To do: Transcribe the passage of the article about Roger Stone and Julian Assange, starting with "The identity of" and going on through "to take action.".

Provided text:
=== Begin Enclosure ===

Roger Stone is leading an effort to free Julian Assange, the founder of Wikileaks who remains sequestered in the Ecuadorian embassy in London, where he has been given diplomatic asylum after the controversial website published thousands of confidential defense and diplomatic documents in 2010.
The call comes after a recent visit to London during which Stone, a longtime associate of President Donald Trump, visited the Ecuadorian embassy and left his contact information for Assange, who is in hiding in an effort to avoid extradition to Sweden, where he faced allegations of sexual abuse, The Guardian reported.
"My inchoate courtesy call was, in part, to 'punk' some in British media who persist in the falsehood that Assange is a Russian agent and WikiLeaks a Russian front, rather than a legitimate news organization," Stone wrote in an article published in The Daily Caller and the Daily Express.
Stone is referring to allegations that he had a communications backchannel with WikiLeaks during the 2016 elections, with investigations between Russia and the Trump campaign zeroing in on his relationship with Assange, according to The Daily Beast.
Last September, Stone testified to the U.S. House Intelligence Committee that he and Assange did not communicate during that period, noting that his comments regarding WikiLeaks disclosures about Hillary Clinton "were from a keen reading of Assange's own tweets and public comments, not from any inside or advance knowledge," according to the Daily Express.
Stone also noted that he had been in communication with an American journalist who "could confirm that WikiLeaks had obtained, and intended to publish, damaging Clinton emails."
The identity of the journalist was later leaked by internal staff and the journalist was axed as a radio talk show host.
"Human damage has been caused by the cynical manipulations and brazen deceit of the Russia collusion hoaxsters around Hillary Clinton," Stone noted, per The Daily Caller. "In this vein, my visit to Julian Assange's cramped quarters was, above all, to protest the unjust, inhumane persecution to which Assange is being perpetually-subjected."
According to Stone, the Swedish charges against Assange have been abandoned and U.K. bail charges would soon be heard on petition for dismissal.
However, he said that authorities were not concerned that there were "no legitimate legal grounds to prosecute Assange."
In light of this, he is calling on Trump to take action.
"While officials in charge of the Trump Justice Department and CIA grotesquely parrot Hillary Clinton's absurd slandering of WikiLeaks as a 'tool of Russian intelligence,' President Trump himself had nothing but praise during his campaign," Stone said, per The Daily Caller.
"The Donald Trump I know is a generous, compassionate, humane and, above all, fair man. As his steadfast, loyal, decades-long supporter, with all I have I implore him: Mr. President, free Julian Assange!"

=== End Enclosure ===

Recorded information:
=== Begin Enclosure ===

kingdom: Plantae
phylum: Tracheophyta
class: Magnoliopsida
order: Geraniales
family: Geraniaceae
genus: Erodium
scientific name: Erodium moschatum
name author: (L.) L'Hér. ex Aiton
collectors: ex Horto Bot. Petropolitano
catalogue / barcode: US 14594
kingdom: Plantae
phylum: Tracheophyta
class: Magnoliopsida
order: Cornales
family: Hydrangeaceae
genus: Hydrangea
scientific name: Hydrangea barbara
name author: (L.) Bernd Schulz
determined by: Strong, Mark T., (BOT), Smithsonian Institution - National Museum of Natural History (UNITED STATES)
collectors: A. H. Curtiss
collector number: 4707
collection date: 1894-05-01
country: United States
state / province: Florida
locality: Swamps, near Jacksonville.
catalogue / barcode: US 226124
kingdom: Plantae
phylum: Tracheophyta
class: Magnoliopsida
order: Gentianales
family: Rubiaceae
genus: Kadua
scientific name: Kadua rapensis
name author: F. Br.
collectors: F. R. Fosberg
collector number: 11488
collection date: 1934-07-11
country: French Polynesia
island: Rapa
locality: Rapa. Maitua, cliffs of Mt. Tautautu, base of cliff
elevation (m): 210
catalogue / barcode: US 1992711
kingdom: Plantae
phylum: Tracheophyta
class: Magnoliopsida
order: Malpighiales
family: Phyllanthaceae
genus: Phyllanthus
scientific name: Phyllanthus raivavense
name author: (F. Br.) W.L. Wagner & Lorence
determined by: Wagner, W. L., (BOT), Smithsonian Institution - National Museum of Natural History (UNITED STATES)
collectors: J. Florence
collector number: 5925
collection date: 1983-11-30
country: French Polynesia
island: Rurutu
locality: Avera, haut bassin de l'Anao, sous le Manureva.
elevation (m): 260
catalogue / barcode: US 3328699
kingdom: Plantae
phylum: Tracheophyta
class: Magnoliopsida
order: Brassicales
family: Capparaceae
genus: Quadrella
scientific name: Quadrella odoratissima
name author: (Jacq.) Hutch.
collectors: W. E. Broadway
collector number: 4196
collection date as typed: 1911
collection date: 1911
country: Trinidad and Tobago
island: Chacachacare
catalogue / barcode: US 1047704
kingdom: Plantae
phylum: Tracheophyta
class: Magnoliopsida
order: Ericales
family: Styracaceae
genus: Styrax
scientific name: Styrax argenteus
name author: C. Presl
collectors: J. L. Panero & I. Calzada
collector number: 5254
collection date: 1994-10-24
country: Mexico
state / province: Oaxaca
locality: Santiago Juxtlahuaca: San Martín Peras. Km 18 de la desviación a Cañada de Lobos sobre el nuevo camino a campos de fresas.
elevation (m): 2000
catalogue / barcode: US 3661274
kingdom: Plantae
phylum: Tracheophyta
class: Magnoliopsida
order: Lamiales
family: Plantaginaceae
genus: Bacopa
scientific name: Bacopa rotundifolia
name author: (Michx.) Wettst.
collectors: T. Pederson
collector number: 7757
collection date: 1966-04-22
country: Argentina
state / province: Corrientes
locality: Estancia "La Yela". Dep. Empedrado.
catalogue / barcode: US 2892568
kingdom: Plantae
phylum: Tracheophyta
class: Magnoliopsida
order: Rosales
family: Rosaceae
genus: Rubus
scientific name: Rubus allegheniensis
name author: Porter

=== End Enclosure ===

Solution:
The identity of the journalist was later leaked by internal staff and the journalist was axed as a radio talk show host.
"Human damage has been caused by the cynical manipulations and brazen deceit of the Russia collusion hoaxsters around Hillary Clinton," Stone noted, per The Daily Caller. "In this vein, my visit to Julian Assange's cramped quarters was, above all, to protest the unjust, inhumane persecution to which Assange is being perpetually-subjected."
According to Stone, the Swedish charges against Assange have been abandoned and U.K. bail charges would soon be heard on petition for dismissal.
However, he said that authorities were not concerned that there were "no legitimate legal grounds to prosecute Assange."
In light of this, he is calling on Trump to take action.